System Center 2012 R2 Data Protection Manager: End-User Restore with DC 2003

In System Center Data Protection Manager there’s a procedure to enable end-user to restore their local files without IT Admins. For the people that don’t know this, in DPM there’s the possibility to deploy the agent also into the client and create a Protection Group to backup folders (such Desktop, Documents, Profiles and more).


To allows end-users to restore manually is required extend Active Directory; in DPM there’s a wizard that allows to do this, in the Options window. The procedure is very easy because you must click a button and the only requirement is make this procedure from an AD account with permission to extend the Schema.


If your account doesn’t has this permission it’s possible run separately a tool called DPMADSchemaExtension.exe that you can find in the folder “C:\Program Files\Microsoft System Center 2012 R2\DPM\End User Recovery“; this tool must be ran into a Domain Controller from an account with permission to extend the Schema.


Cool….but what happen when you want try to enable the function with a Domain Controller based on Windows Server 2003? I found this issue during my last DPM’s deployment. When I tried to use the “classic” way, as showed in figure 1, I received an error like figure 2.

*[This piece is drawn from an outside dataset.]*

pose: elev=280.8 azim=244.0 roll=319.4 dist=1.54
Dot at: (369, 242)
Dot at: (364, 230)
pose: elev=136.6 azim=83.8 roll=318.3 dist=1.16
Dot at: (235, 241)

Figure 1 – Configure End-Users Recovery

Figure 2 – AppCrash


It’s strange….but maybe there was an issue with the permission so I tried to run DPMADSchemaExtension.exe, figure 3; if you want use this tool, keep mind these details:


  • Enter Data Protection Manager Computer Name without FQDN name of DPM server
  • Enter Data Protection Manager Server Domain Name with FQDN, for example
  • Leave Protected Computer Domain Name blank if the DPM server is in the same domain as the Domain Controller


Figure 3 – DPMADSchemaExtension.exe


No way! This is the message error – figure 4.

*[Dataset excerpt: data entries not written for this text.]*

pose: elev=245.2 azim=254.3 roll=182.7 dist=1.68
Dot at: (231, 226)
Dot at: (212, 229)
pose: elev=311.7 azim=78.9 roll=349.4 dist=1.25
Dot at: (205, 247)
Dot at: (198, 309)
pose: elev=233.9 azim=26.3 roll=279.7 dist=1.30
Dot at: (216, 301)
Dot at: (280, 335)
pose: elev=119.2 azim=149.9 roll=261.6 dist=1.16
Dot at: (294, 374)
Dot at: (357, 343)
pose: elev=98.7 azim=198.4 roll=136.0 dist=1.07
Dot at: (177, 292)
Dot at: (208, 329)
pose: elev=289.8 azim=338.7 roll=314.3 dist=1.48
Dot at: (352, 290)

Figure 4 – DPMADSchemaExtension.exe Error


On TechNet Forum I found a PowerShell script, that is not supported, that do the same thing as DPMADSchemaExtension. I ran the script and….another error, as showed in figure 5.


Figure 5 – Error via PowerShell


Unable to find a default server with Active Directory Web Services running???? This mean that the new tool try to change the Schema via AD Web Services and this means that the Domain Controller must be at least based on Windows Server 2008 R2!!! Bingo!

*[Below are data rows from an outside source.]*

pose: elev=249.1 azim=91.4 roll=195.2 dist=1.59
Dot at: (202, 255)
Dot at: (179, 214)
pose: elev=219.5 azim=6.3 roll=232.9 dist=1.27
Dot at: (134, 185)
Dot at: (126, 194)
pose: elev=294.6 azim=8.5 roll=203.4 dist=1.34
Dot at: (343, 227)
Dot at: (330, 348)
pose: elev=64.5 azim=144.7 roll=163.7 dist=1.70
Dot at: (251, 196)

I downloaded DPMADSchemaExtension.exe from server with DPM 2010, I ran the wizard again and the result was….success – figure 6.


Figure 6 – DPMADSchemaExtension.exe Success


Now it’s possible open again Options window on DPM to see that I can enable the end-user recovery, as showed in figure 7.


Figure 7 – Enable End-User Recovery


DPMADSchemaExtension.exe from DPM 2010 is available in the Download Page.